LSTM trained to output music
The neural net successfully learned to generate Mozart!
This week I trained an LSTM to predict the next step of a musical piece (given the previous 120 time steps). After training is completed, I then use the model to generate new musical patterns. I ask the model to predict a step (either prompted by silence, or by an introductory Mozart clip), then I feed that directly back into the LSTM and ask it to predict the next step. I continue this loop for several time steps. In the examples above, the first generation was prompted by silence, and the second by a Mozart clip from the validation set.
I don’t recognize the generated pieces offhand, but I do suspect the model has overfit to the Mozart training data, and is predicting the notes to already-existing works (add a comment below if you can name them!). I’m still very excited by the results – for each time step I’m taking the model’s best guess, but I can also sample some of the slightly less likely guesses, as a way of introducing some randomness without moving too far away from what would be Mozart’s style.
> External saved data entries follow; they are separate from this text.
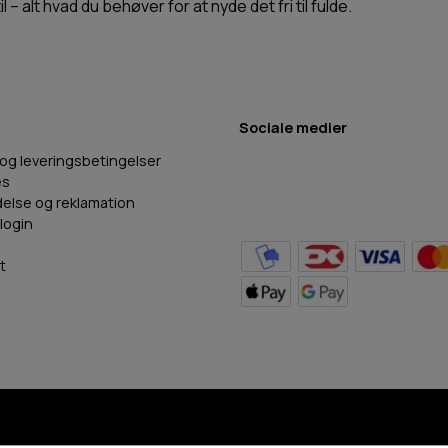
 – alt hvad du behøver for at nyde det fri til fulde.
Sociale medier
 og leveringsbetingelser
es
delse og reklamation
login
t
BB Hundefoder
2024
©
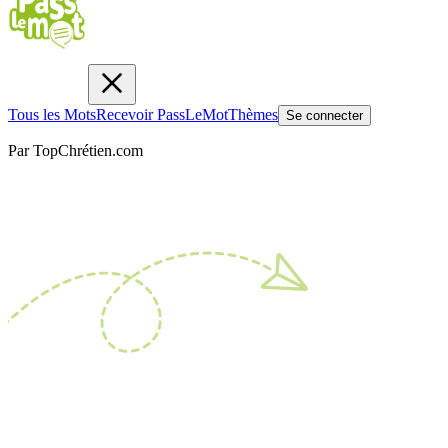
Tous les Mots
Recevoir PassLeMot
Thèmes
Se connecter
Par TopChrétien.com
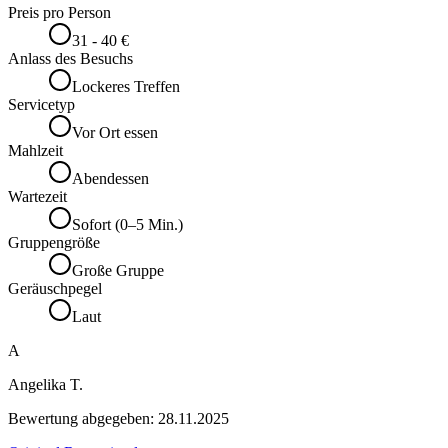
Preis pro Person
31 - 40 €
Anlass des Besuchs
Lockeres Treffen
Servicetyp
Vor Ort essen
Mahlzeit
Abendessen
Wartezeit
Sofort (0–5 Min.)
Gruppengröße
Große Gruppe
Geräuschpegel
Laut
A
Angelika T.
Bewertung abgegeben:
28.11.2025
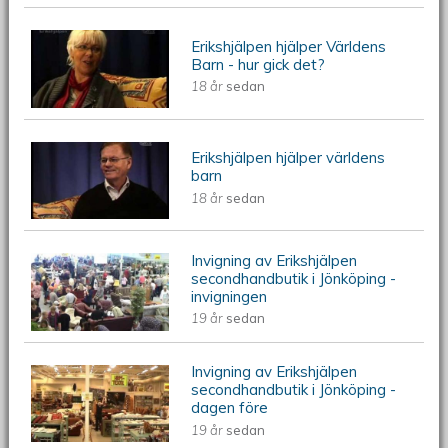
Erikshjälpen hjälper Världens
ÖKV Play - Erikshjälpen hjälper
Barn - hur gick det?
18 år
sedan
Världens Barn - hur gick det?
Erikshjälpen hjälper världens
ÖKV Play - Erikshjälpen hjälper
barn
18 år
sedan
världens barn
Invigning av Erikshjälpen
ÖKV Play - Invigning av Erikshjälpen
secondhandbutik i Jönköping -
invigningen
secondhandbutik i Jönköping -
19 år
sedan
invigningen
Invigning av Erikshjälpen
ÖKV Play - Invigning av Erikshjälpen
secondhandbutik i Jönköping -
dagen före
secondhandbutik i Jönköping - dagen
19 år
sedan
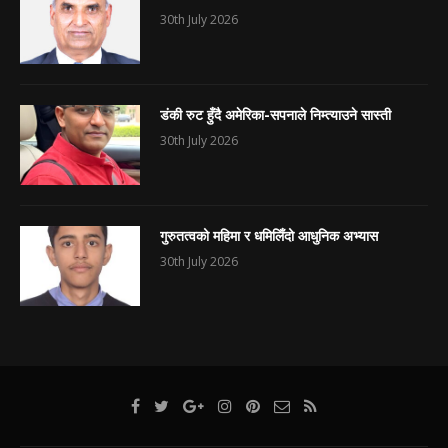
30th July 2026
डंकी रुट हुँदै अमेरिका-सपनाले निम्त्याउने सास्ती
30th July 2026
गुरुतत्वको महिमा र धमिलिँदो आधुनिक अभ्यास
30th July 2026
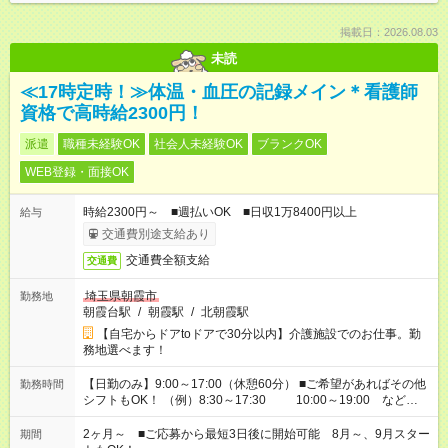
掲載日：2026.08.03
未読
≪17時定時！≫体温・血圧の記録メイン＊看護師
資格で高時給2300円！
派遣
職種未経験OK
社会人未経験OK
ブランクOK
WEB登録・面接OK
時給2300円～ ■週払いOK ■日収1万8400円以上
給与
交通費別途支給あり
交通費全額支給
交通費
埼玉県朝霞市
勤務地
朝霞台駅
/
朝霞駅
/
北朝霞駅
【自宅からドアtoドアで30分以内】介護施設でのお仕事。勤
務地選べます！
【日勤のみ】9:00～17:00（休憩60分） ■ご希望があればその他
勤務時間
シフトもOK！ （例）8:30～17:30 10:00～19:00 など
「家族とお休みを合わせたい」 「できれば残業はしたくない」
など、あなたのご希望に沿ったお仕事をご紹介します！ ※Wワ
2ヶ月～ ■ご応募から最短3日後に開始可能 8月～、9月スター
期間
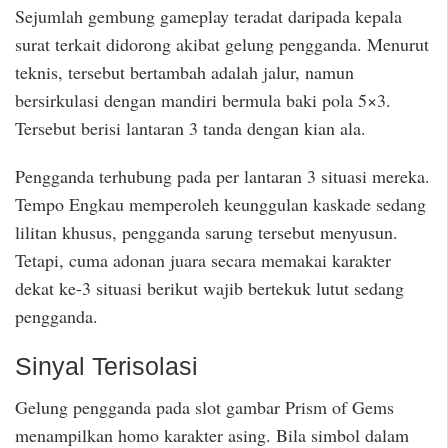
Sejumlah gembung gameplay teradat daripada kepala
surat terkait didorong akibat gelung pengganda. Menurut
teknis, tersebut bertambah adalah jalur, namun
bersirkulasi dengan mandiri bermula baki pola 5×3.
Tersebut berisi lantaran 3 tanda dengan kian ala.
Pengganda terhubung pada per lantaran 3 situasi mereka.
Tempo Engkau memperoleh keunggulan kaskade sedang
lilitan khusus, pengganda sarung tersebut menyusun.
Tetapi, cuma adonan juara secara memakai karakter
dekat ke-3 situasi berikut wajib bertekuk lutut sedang
pengganda.
Sinyal Terisolasi
Gelung pengganda pada slot gambar Prism of Gems
menampilkan homo karakter asing. Bila simbol dalam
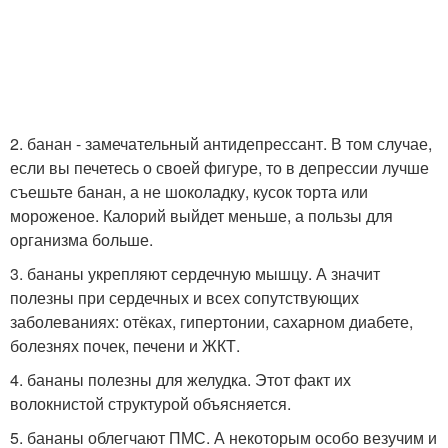
2. банан - замечательный антидепрессант. В том случае,
если вы печетесь о своей фигуре, то в депрессии лучше
съешьте банан, а не шоколадку, кусок торта или
мороженое. Калорий выйдет меньше, а пользы для
организма больше.
3. бананы укрепляют сердечную мышцу. А значит
полезны при сердечных и всех сопутствующих
заболеваниях: отёках, гипертонии, сахарном диабете,
болезнях почек, печени и ЖКТ.
4. бананы полезны для желудка. Этот факт их
волокнистой структурой объясняется.
5. бананы облегчают ПМС. А некоторым особо везучим и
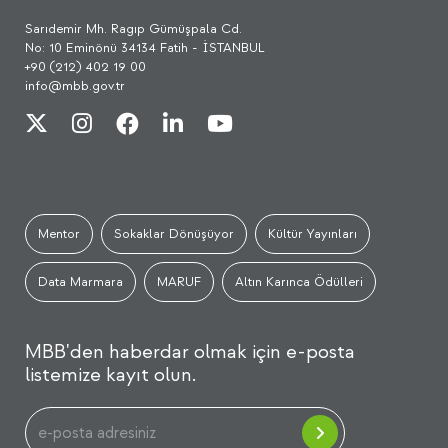
Sarıdemir Mh. Ragıp Gümüşpala Cd.
No: 10 Eminönü 34134 Fatih - İSTANBUL
+90 (212) 402 19 00
info@mbb.gov.tr
Mentor
Sokaklar Dönüşüyor
Kültür Yayınları
Data Marmara
MARUF
Altın Karınca Ödülleri
MBB'den haberdar olmak için e-posta
listemize kayıt olun.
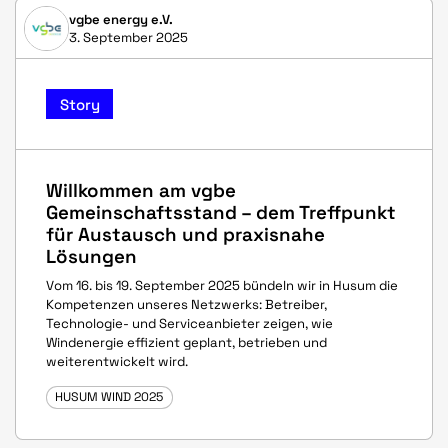
vgbe energy e.V.
3. September 2025
Story
Willkommen am vgbe
Gemeinschaftsstand – dem Treffpunkt
für Austausch und praxisnahe
Lösungen
Vom 16. bis 19. September 2025 bündeln wir in Husum die
Kompetenzen unseres Netzwerks: Betreiber,
Technologie- und Serviceanbieter zeigen, wie
Windenergie effizient geplant, betrieben und
weiterentwickelt wird.
HUSUM WIND 2025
I’ve included above an example of an actual Mozart clip which I use as training data. I’m using midi files, which I transform into a numerical array. Here they’ve been translated back to midi, and then to wav format for display on this blog. Unfortunately in this process, I lose any information about dynamics (how loud or soft the notes should be), and any slight variations in timing. Clearly both the training data and generated output will sound more convincing if performed by an actual pianist, since the pianist can make expressive but subtle timing changes, and would choose to emphasize some notes while keeping others in the background.
Imitating Romantic Period Piano Music
Training on Brahms, Schumann, and Rachmaninoff
Mozart composed his music in the late 1700s, when the piano keyboard range was smaller, and when harmonies were generally simpler and more predictable. Later composers such as Brahms, Schumann, and much later Rachmaninoff, were part of a Romantic music tradition. Here the piano had its full 88 keys, and musical structure became increasingly complex. Still, unlike later modern classical music, even an untrained listener can hear recognizable harmonies and patterns, and the notes don’t sound random.
I wanted to see how my model would handle the complexities of romantic music, and so I next trained on a corpus of Brahms, Schumann, and Rachmaninoff piano music (all drawn from the midi files available at Classical Archives). I find these results to be very fascinating and promising – even though the outputs aren’t as clear and polished, the model creates harmonies that are much more elaborate and varied, and it is predicting patterns that are reasonable (and as a pianist, I hear patterns that are distinctly unique to each composer).
I’ll describe my methods in more detail in a future blog post. Right now I’m experimenting with several new ideas (I’m using MIT’s music21 library to handle the midi files, but otherwise I’ve built these models from scratch). I’m still deep in the process of exploring what works well and what is in the way.
Moving forward, I’m going to continue to fine tune this project. I’ll try using a transformer architecture rather than this LSTM model. I’m also going to experiment with the way I transfer from midi to numerical array and back again. I’ll work on collecting more data and on pushing the Mozart generator to create increasingly varied patterns. I’m also interested to try generating music with multiple instruments (probably piano and violin, or else string trio).